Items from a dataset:
=-=-=-=-=
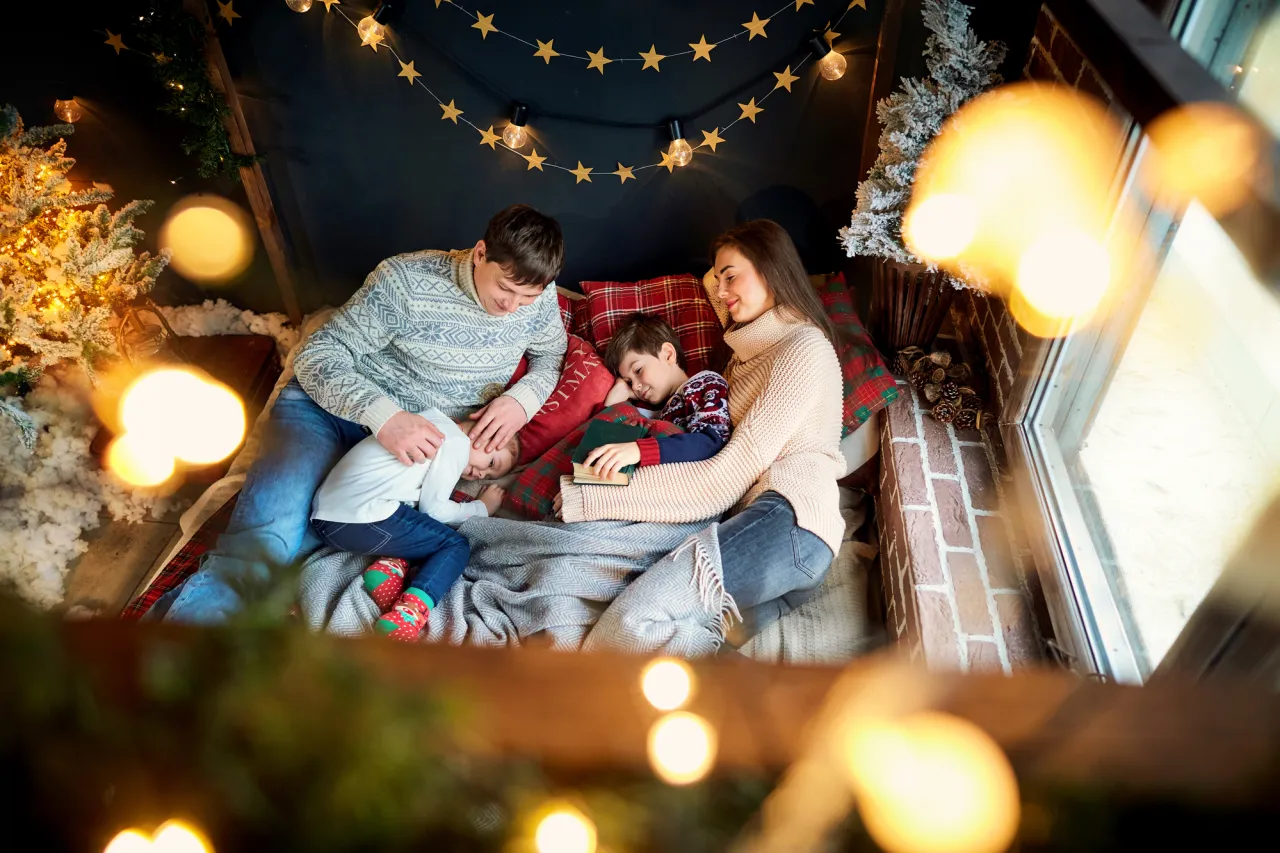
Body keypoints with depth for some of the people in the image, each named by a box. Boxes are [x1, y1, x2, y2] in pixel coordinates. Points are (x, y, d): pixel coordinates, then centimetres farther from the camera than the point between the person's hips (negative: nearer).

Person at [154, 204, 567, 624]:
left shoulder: (539, 295, -6)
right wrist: (383, 415, -33)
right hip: (328, 407, -3)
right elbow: (316, 356, -15)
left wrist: (522, 398, -13)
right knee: (267, 534, -27)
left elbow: (551, 356, 12)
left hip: (417, 436, 3)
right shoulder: (406, 279, -19)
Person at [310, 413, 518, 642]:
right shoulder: (457, 443, -3)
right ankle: (404, 618, -21)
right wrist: (482, 508, 12)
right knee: (456, 545, 2)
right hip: (363, 519, -9)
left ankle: (388, 569, -5)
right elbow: (434, 509, -2)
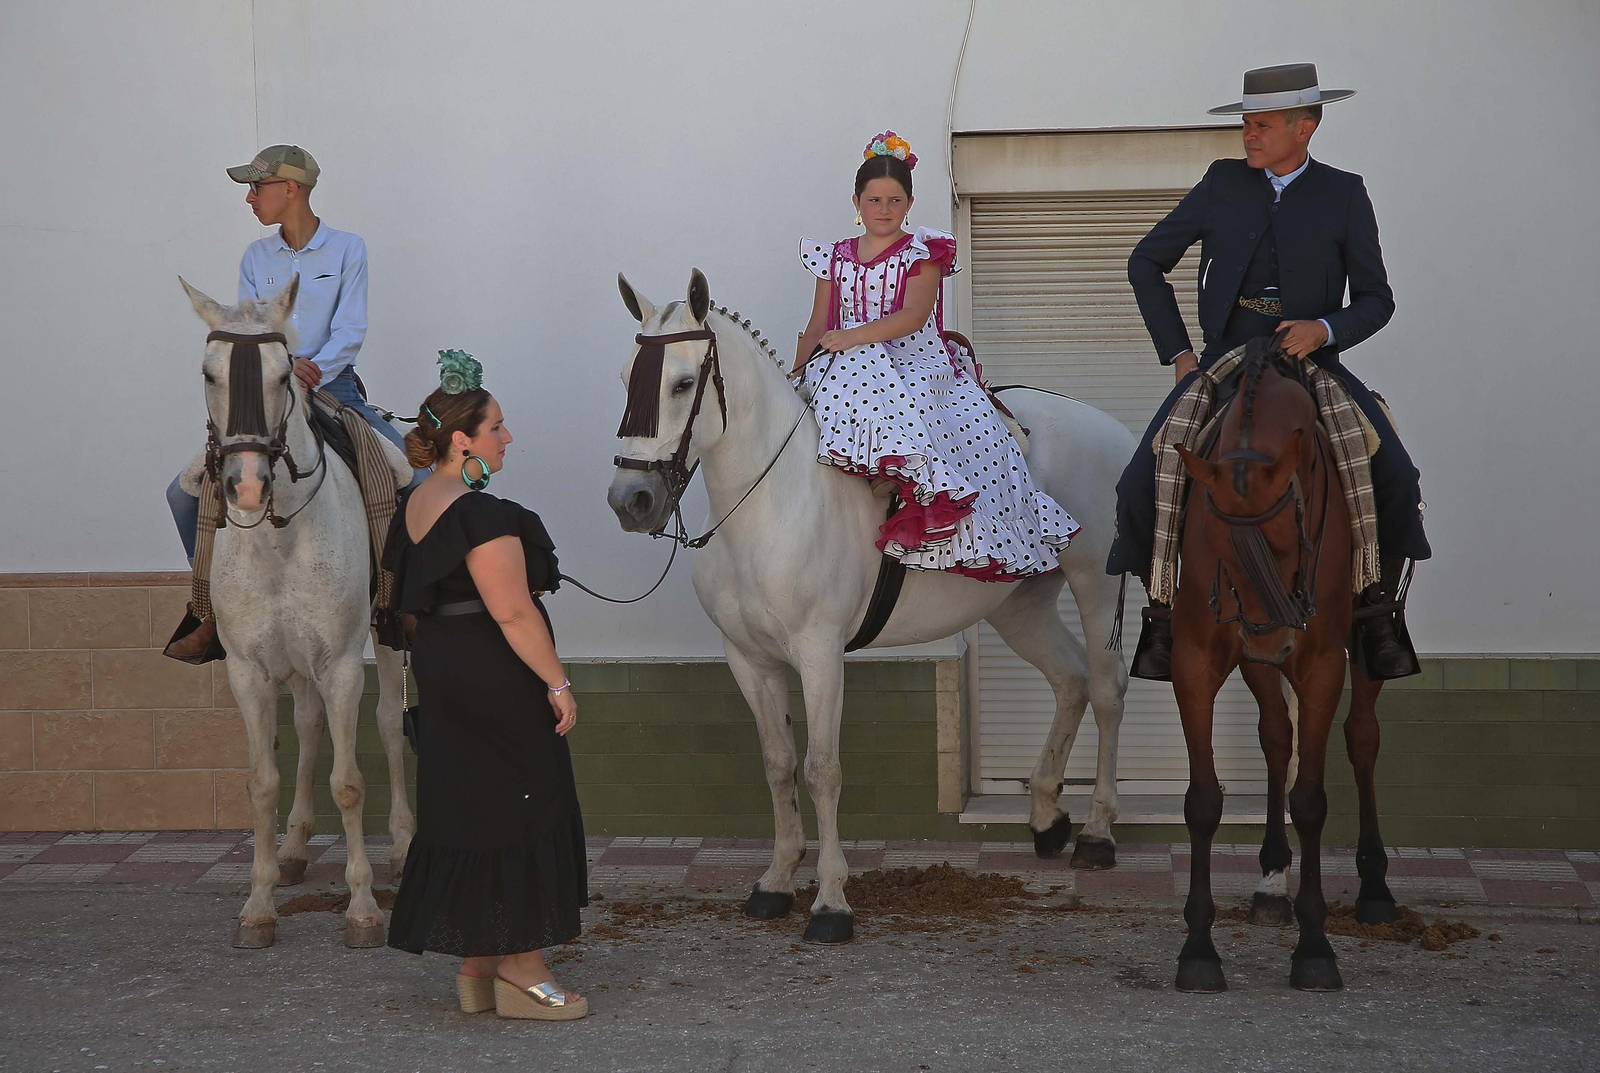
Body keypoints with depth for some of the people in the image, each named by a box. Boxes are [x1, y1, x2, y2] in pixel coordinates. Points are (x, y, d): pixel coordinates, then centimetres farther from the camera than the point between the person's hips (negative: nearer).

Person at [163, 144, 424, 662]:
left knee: (421, 482, -19)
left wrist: (313, 371, -26)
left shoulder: (347, 248, -1)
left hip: (334, 388, -3)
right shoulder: (256, 257, 8)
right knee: (185, 492, -10)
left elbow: (350, 331, -9)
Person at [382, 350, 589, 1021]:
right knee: (519, 808, -1)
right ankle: (521, 974, 4)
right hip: (496, 680, -10)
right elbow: (513, 612, -23)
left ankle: (476, 970, 20)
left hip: (441, 670, 10)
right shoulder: (482, 514, -20)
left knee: (463, 811, 13)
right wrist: (557, 683, -18)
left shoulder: (417, 505, 10)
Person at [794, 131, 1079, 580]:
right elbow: (817, 329, 15)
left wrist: (851, 337, -24)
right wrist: (795, 376, -3)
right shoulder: (835, 258, 17)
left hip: (919, 367, 0)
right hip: (854, 370, 1)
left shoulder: (923, 253, 5)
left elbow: (913, 315, -11)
=-=-=-=-=
Instructions for the task: Output every line of the material above as a JSON list of strings, one string per line, with blank lines skipped and the pictures left out.

Written solution:
[
  "Body keypoints with depth for some of the people in the image, each named by a box. Boxes are [x1, y1, x2, y2] in pixel coordinates. Points are (x, y, d): pixel coordinates, then centimetres farther from the camera than the point between the person's hips (negative: nearer).",
  "Person at [154, 204, 567, 624]:",
  "left shoulder: (539, 295, -6)",
  "right wrist: (383, 415, -33)",
  "right hip: (328, 407, -3)",
  "right elbow: (316, 356, -15)",
  "left wrist: (522, 398, -13)",
  "right knee: (267, 534, -27)",
  "left elbow: (551, 356, 12)",
  "left hip: (417, 436, 3)",
  "right shoulder: (406, 279, -19)",
  "Person at [310, 413, 518, 642]:",
  "right shoulder: (457, 443, -3)",
  "right ankle: (404, 618, -21)",
  "right wrist: (482, 508, 12)",
  "right knee: (456, 545, 2)",
  "right hip: (363, 519, -9)",
  "left ankle: (388, 569, -5)",
  "right elbow: (434, 509, -2)",
  "Body keypoints with depth for some of the people in the image, each named by a box. Boxes are [x1, y1, x2, y2] in pixel coordinates. Points are (x, y, d): pixel coordinates, then centimetres farther from the camera than the point between the person's hips (negative: nearer).",
  "Person at [163, 144, 424, 662]:",
  "left knee: (421, 482, -19)",
  "left wrist: (313, 371, -26)",
  "left shoulder: (347, 248, -1)",
  "left hip: (334, 388, -3)",
  "right shoulder: (256, 257, 8)",
  "right knee: (185, 492, -10)",
  "left elbow: (350, 331, -9)",
  "Person at [382, 350, 589, 1021]:",
  "right knee: (519, 808, -1)",
  "right ankle: (521, 974, 4)",
  "right hip: (496, 680, -10)",
  "right elbow: (513, 612, -23)",
  "left ankle: (476, 970, 20)",
  "left hip: (441, 670, 10)",
  "right shoulder: (482, 514, -20)",
  "left knee: (463, 811, 13)",
  "right wrist: (557, 683, -18)",
  "left shoulder: (417, 505, 10)",
  "Person at [794, 131, 1079, 580]:",
  "right elbow: (817, 329, 15)",
  "left wrist: (851, 337, -24)",
  "right wrist: (795, 376, -3)",
  "right shoulder: (835, 258, 17)",
  "left hip: (919, 367, 0)",
  "right hip: (854, 370, 1)",
  "left shoulder: (923, 253, 5)",
  "left elbow: (913, 315, -11)"
]